NIH Grants $45M for Genome Science Centers

The National Institutes of Health has pledged $45 million in grants to establish two new genomics centers at the University of North Carolina at Chapel Hill and at the Medical College of Wisconsin (MCW), as well as to continue funding existing centers at Johns Hopkins University and at the University of Southern California.

The two new Centers of Excellence in Genomic Science at UNC and MCW will pursue genomics studies of mental health and gene regulation, respectively.
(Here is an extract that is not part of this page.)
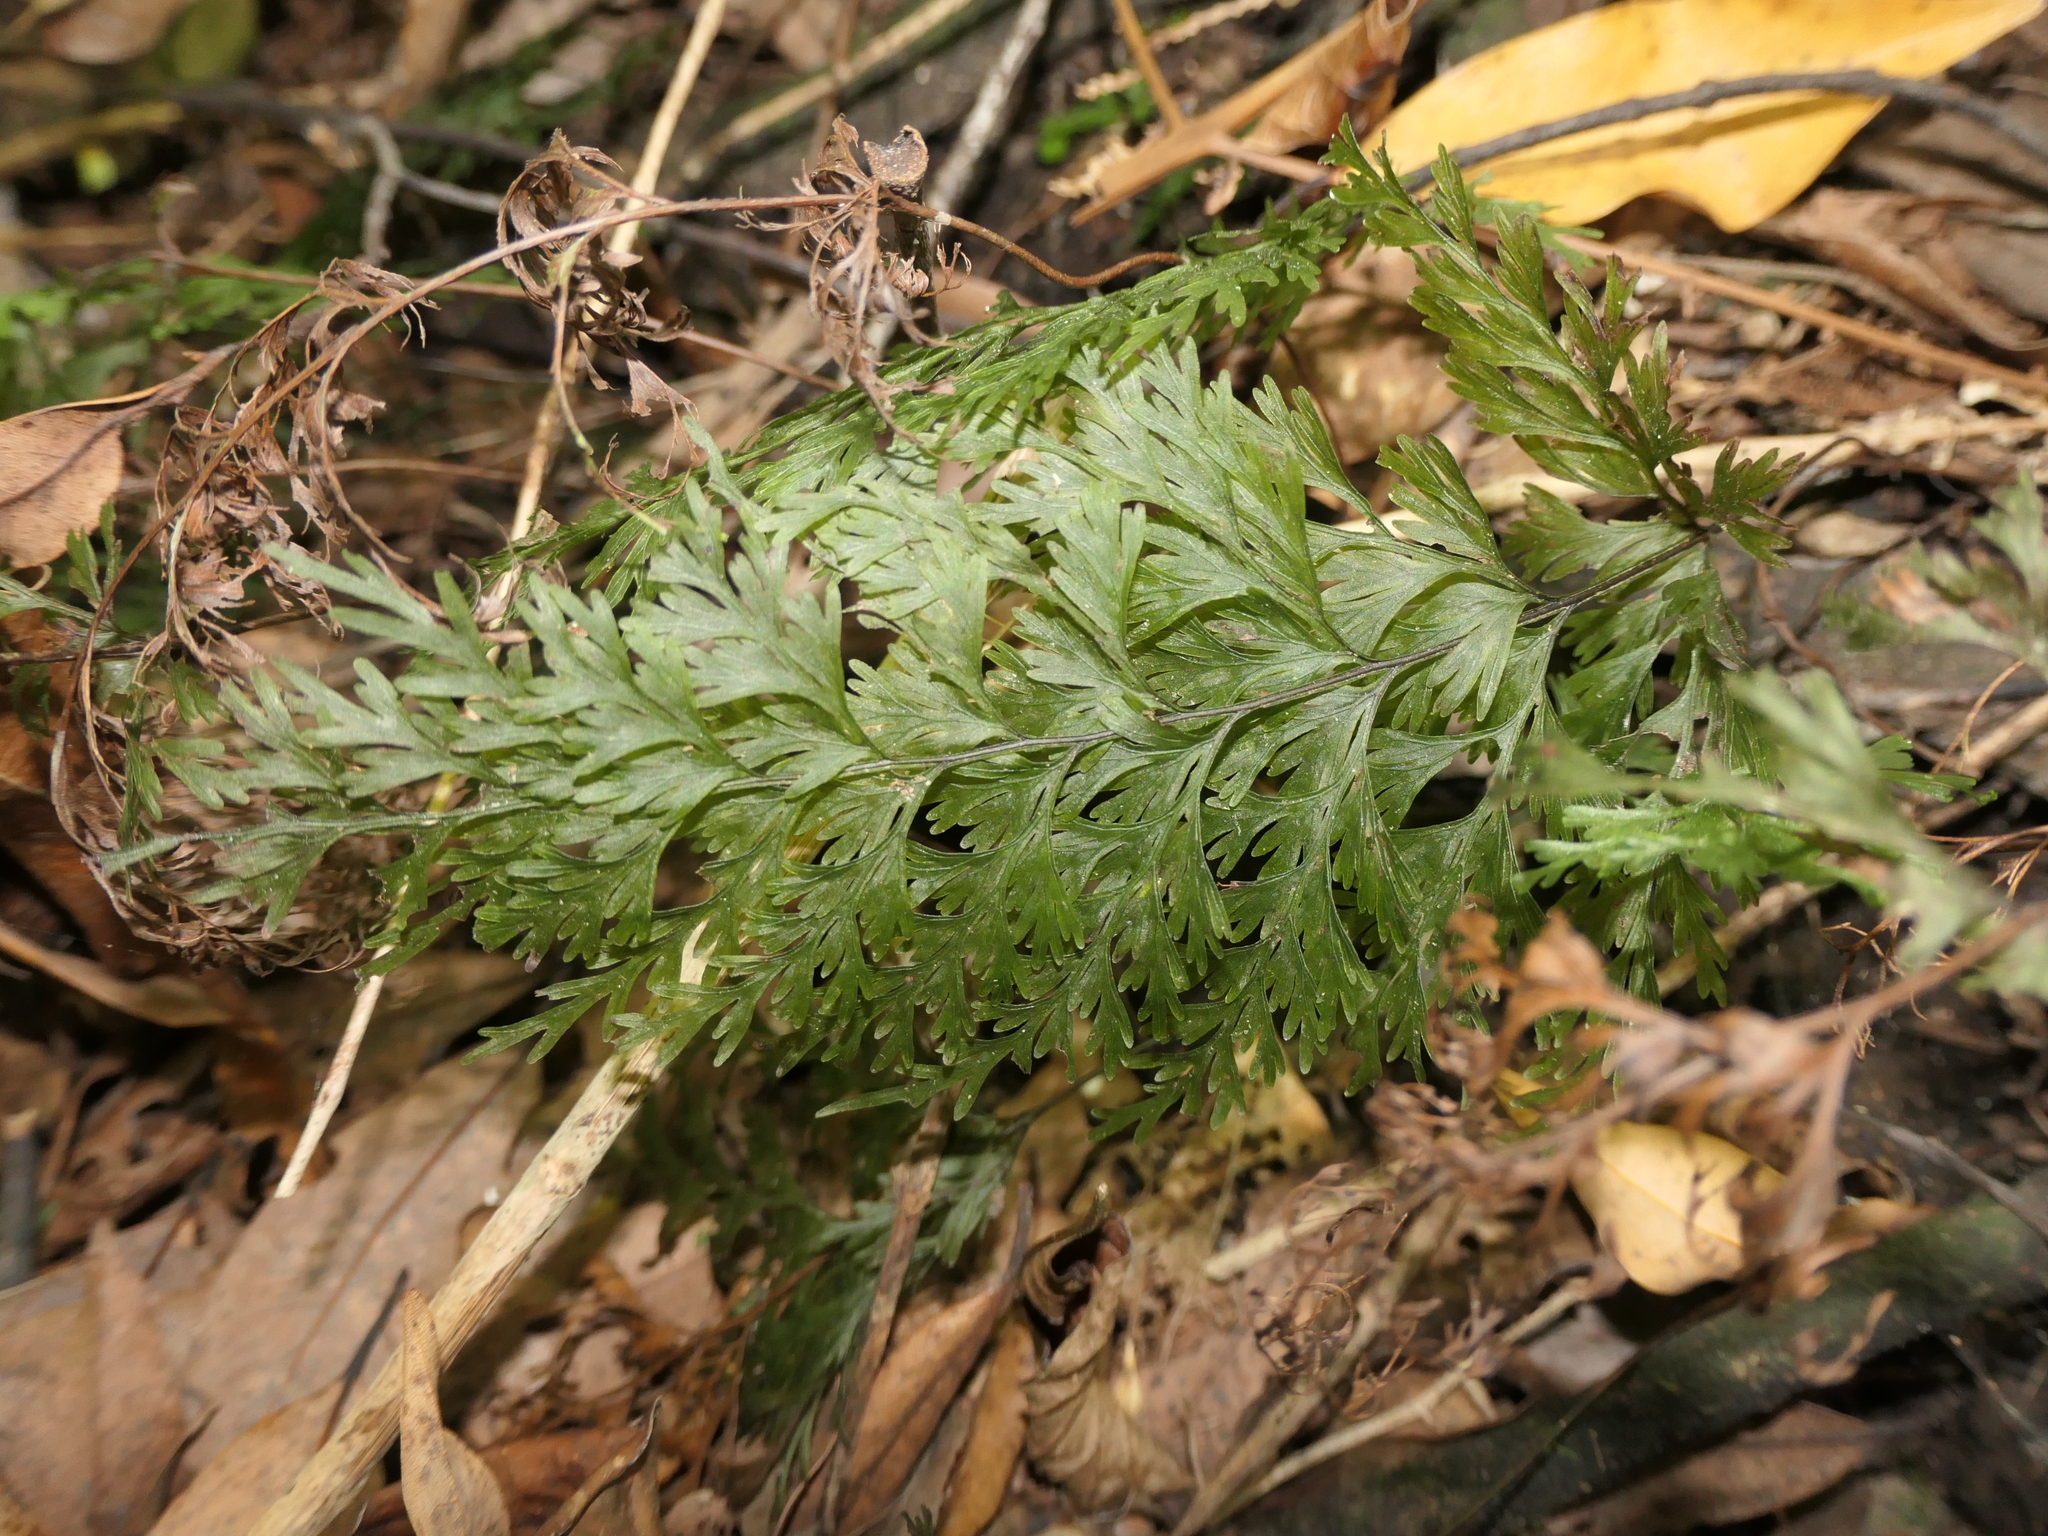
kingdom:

Under the new grants, MCW will receive around $8 million over three years and UNC will reap around $8.6 million over five years from the National Human Genome Research Institute and the National Institute of Mental Health.
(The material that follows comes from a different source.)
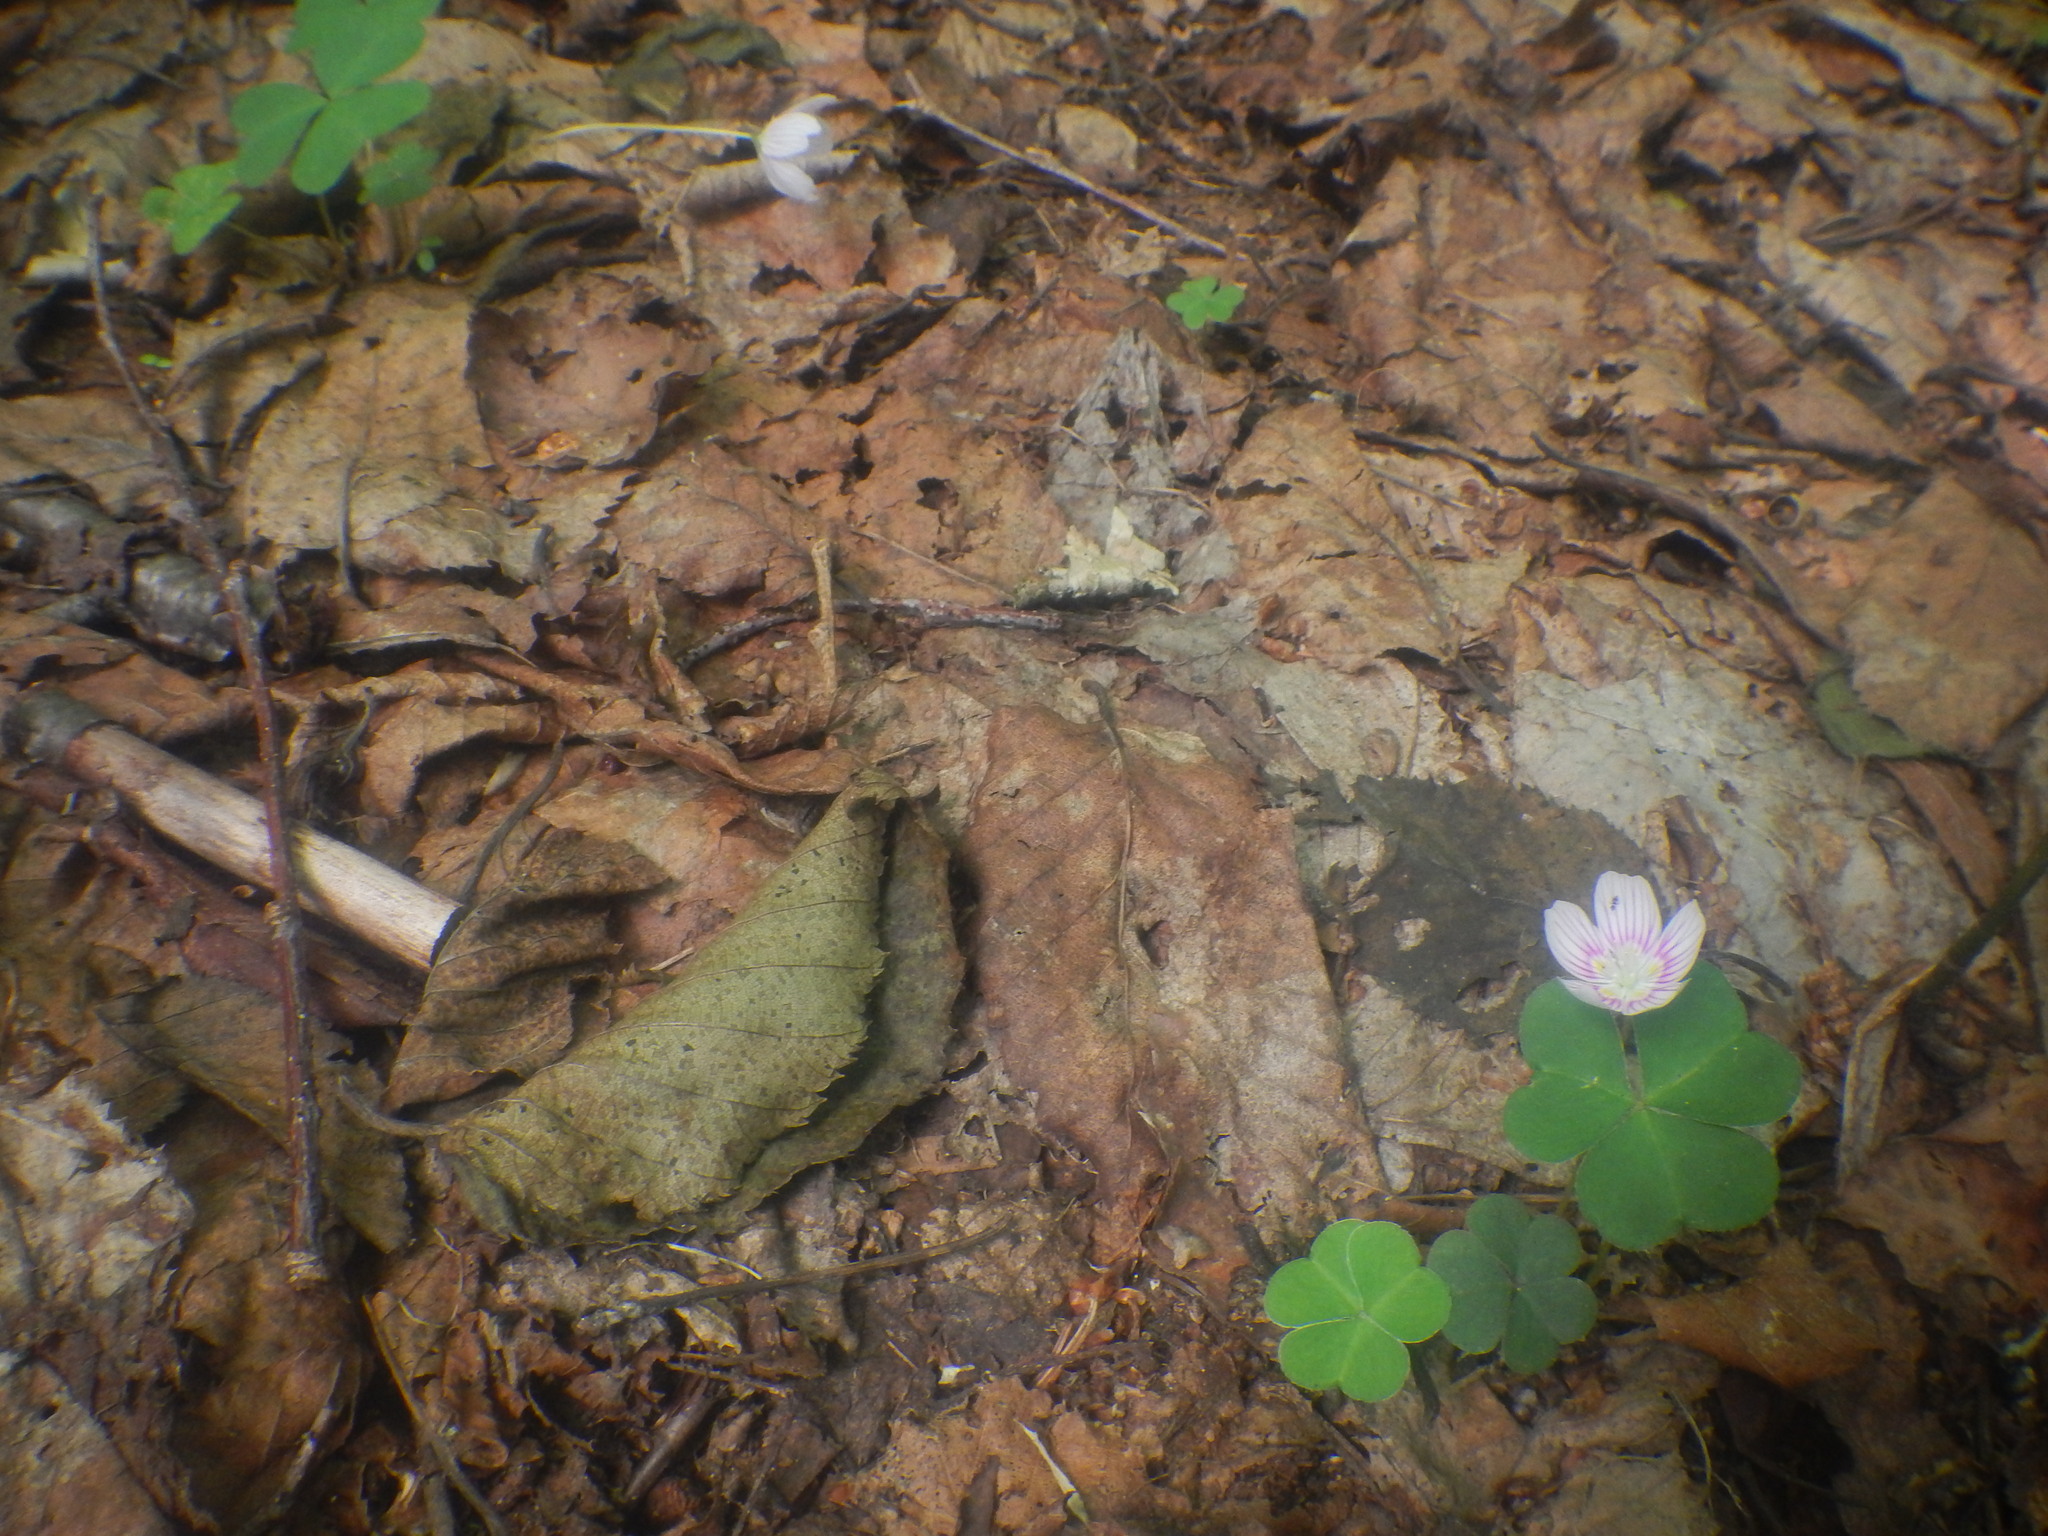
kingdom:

Johns Hopkins' genomics center will receive around $16.8 million over five years to continue epigenetics of disease studies and USC will use around $12 million over the same period to conduct computational and informatics-based research of genetic variation and disease.

"Our aim is to foster the formation of innovative research teams that will develop genomic tools and technologies that help to advance human health," NHGRI's Acting Director, Alan Guttmacher said in a statement. "Each of these centers is in a position to tackle some of the most challenging questions facing biology today."

The grant to UNC will support the Center for Integrated Systems Genetics (CISGen), where scientists will seek to identify genetic and environmental factors that underlie and contribute to psychiatric disorders.

CISGen will use mouse models and computational biology to study genetic and environmental factors of such disorders, and it will develop new mouse strains specifically to study relevant behavioral traits. These models will serve as a resource of genomic studies screening for genetic variants that are linked to human psychiatric disorders.

"We can use the mouse to narrow the search space from billions of possibilities to only hundreds or even dozens," CISGen co-director and UNC Assistant Professor Fernando Pardo-Manuel de Villena said in a statement. "It's like the PowerBall when you know four or five of the six numbers for sure."

"We chose the hardest problems out there, the ones that have been most resistant to scientific inquiry in humans," explained Patrick Sullivan, CISGen's other co-director and a distinguished professor at the UNC School of Medicine. "We chose to study mouse versions of psychiatric traits potentially relevant to autism, depression and anxiety, and antipsychotic drug side effects and response to treatment."

In Wisconsin, the new center is a collaboration between the Medical College of Wisconsin, the University of Wisconsin, Madison, and Marquette University.

The team at MCW will focus on developing tools for analyzing the proteins that bind to particular DNA regions in an effort to understand the relationship between changes in protein-DNA interactions.

"What is needed, and what we will develop in this center, is technology that is able to identify all of the proteins that are interacting with the genome, even if we do not know in advance what their function may be," said the center's co-Director, Michael Oliver, a professor at MCW's Biotechnology and Bioengineering Center and the Human and Molecular Genetics Center.

Other NIH-funded Centers of Excellence in Genomic Science include centers at the California Institute of Technology, Harvard Medical School, Stanford University, Arizona State University, Yale University, and the Dana-Farber Cancer Institute.